DESCRIPTION OF THE TASK:
Go through the records below line by line, counting those that contain the word "still"; answer with the count only.

DATASET CONTENT:
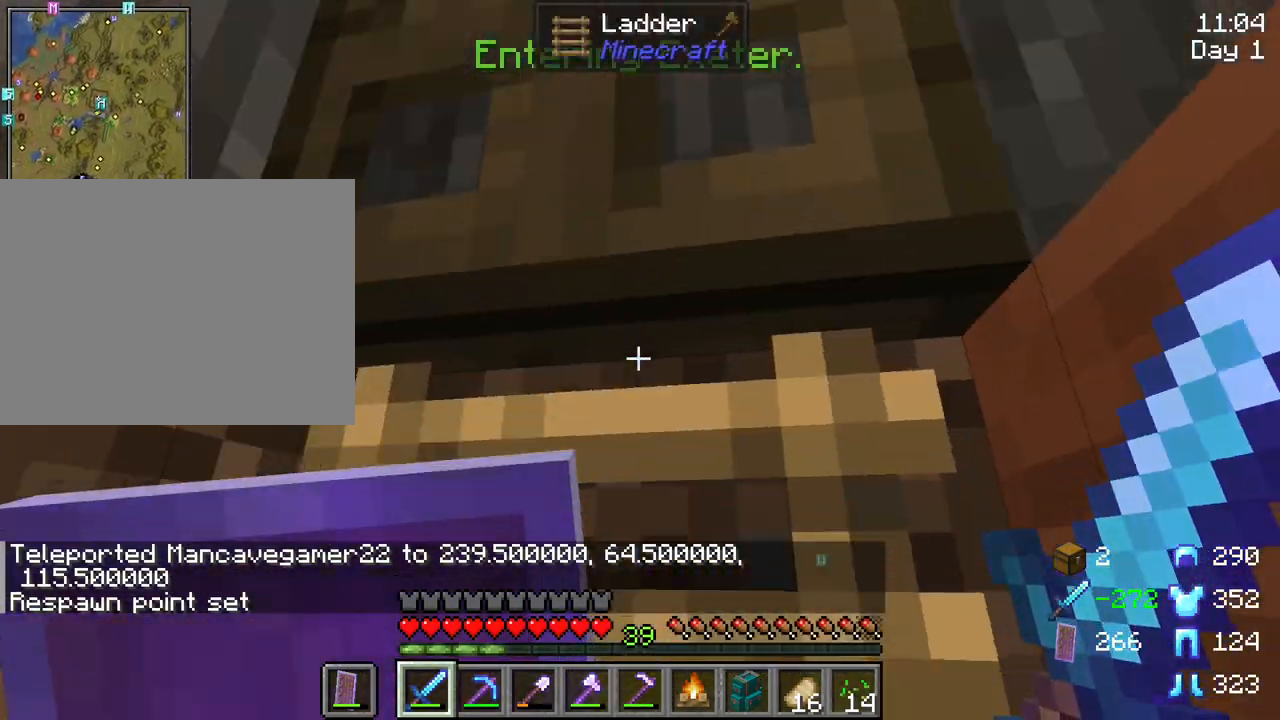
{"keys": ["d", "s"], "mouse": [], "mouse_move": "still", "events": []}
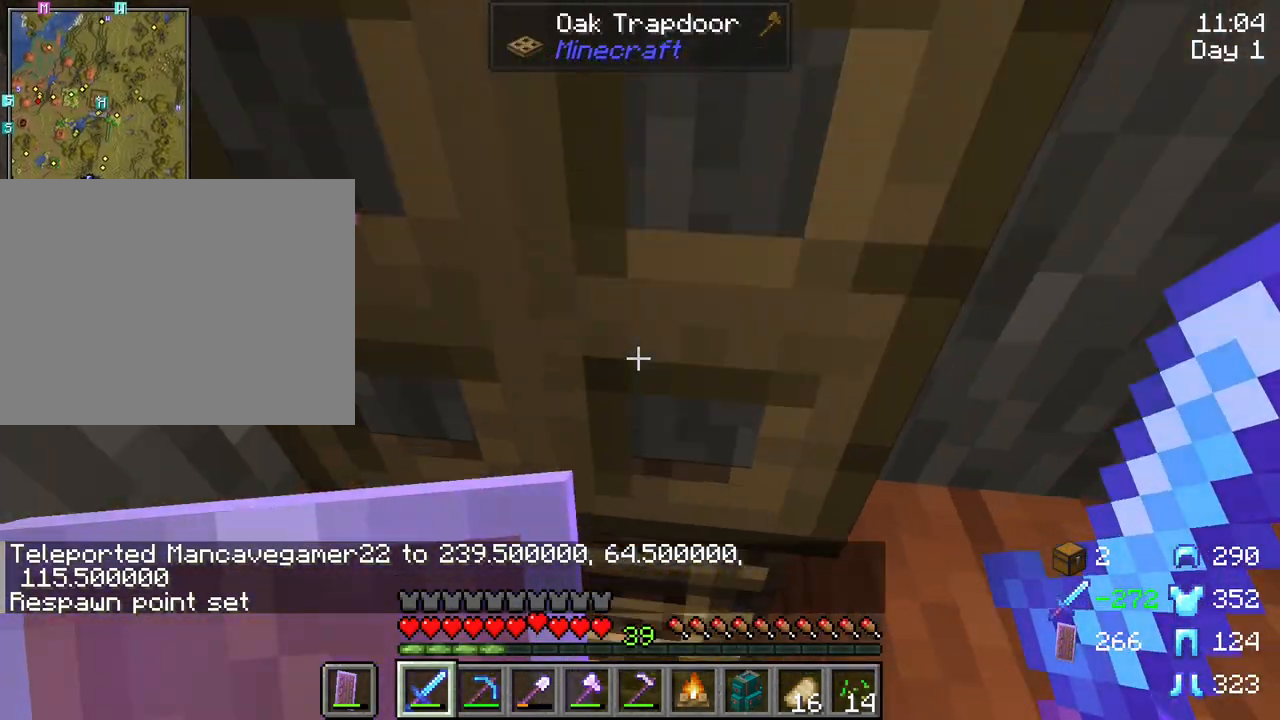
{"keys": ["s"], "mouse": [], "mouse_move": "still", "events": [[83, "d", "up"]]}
--
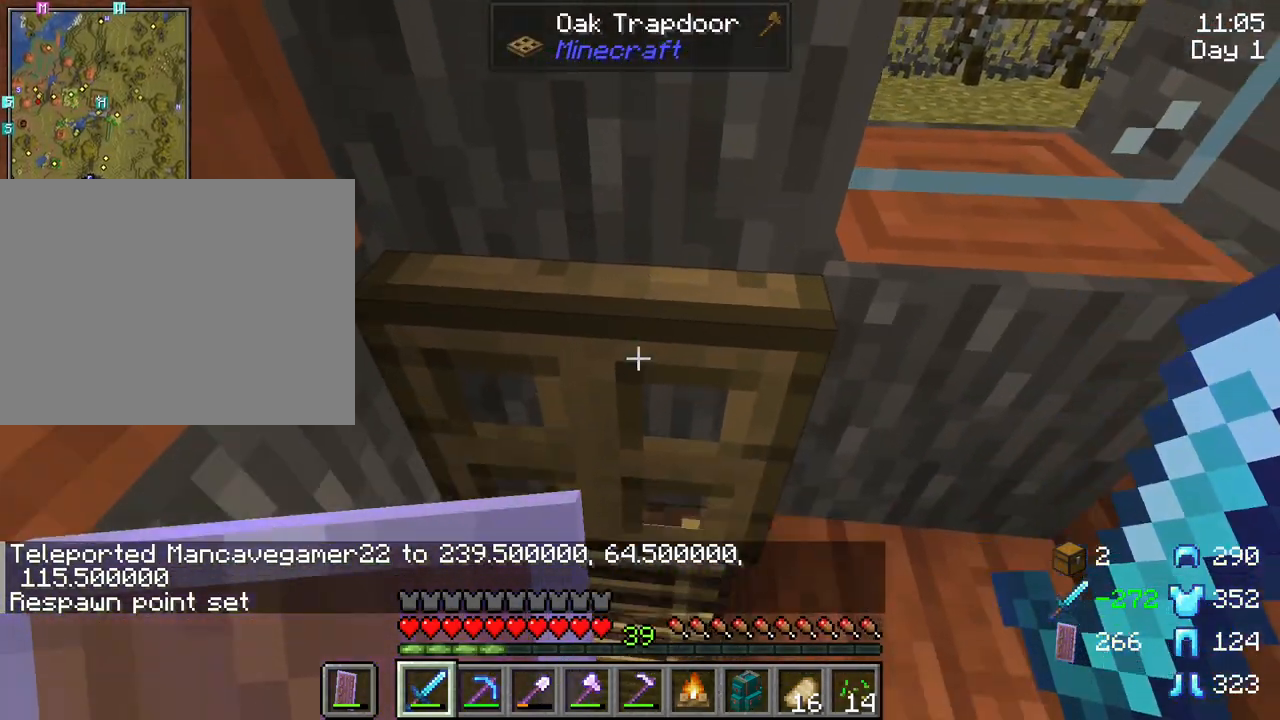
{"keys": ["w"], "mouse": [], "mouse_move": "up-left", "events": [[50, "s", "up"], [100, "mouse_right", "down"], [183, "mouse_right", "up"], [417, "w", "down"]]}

RESPONSE TO THIS EXERCISE:
2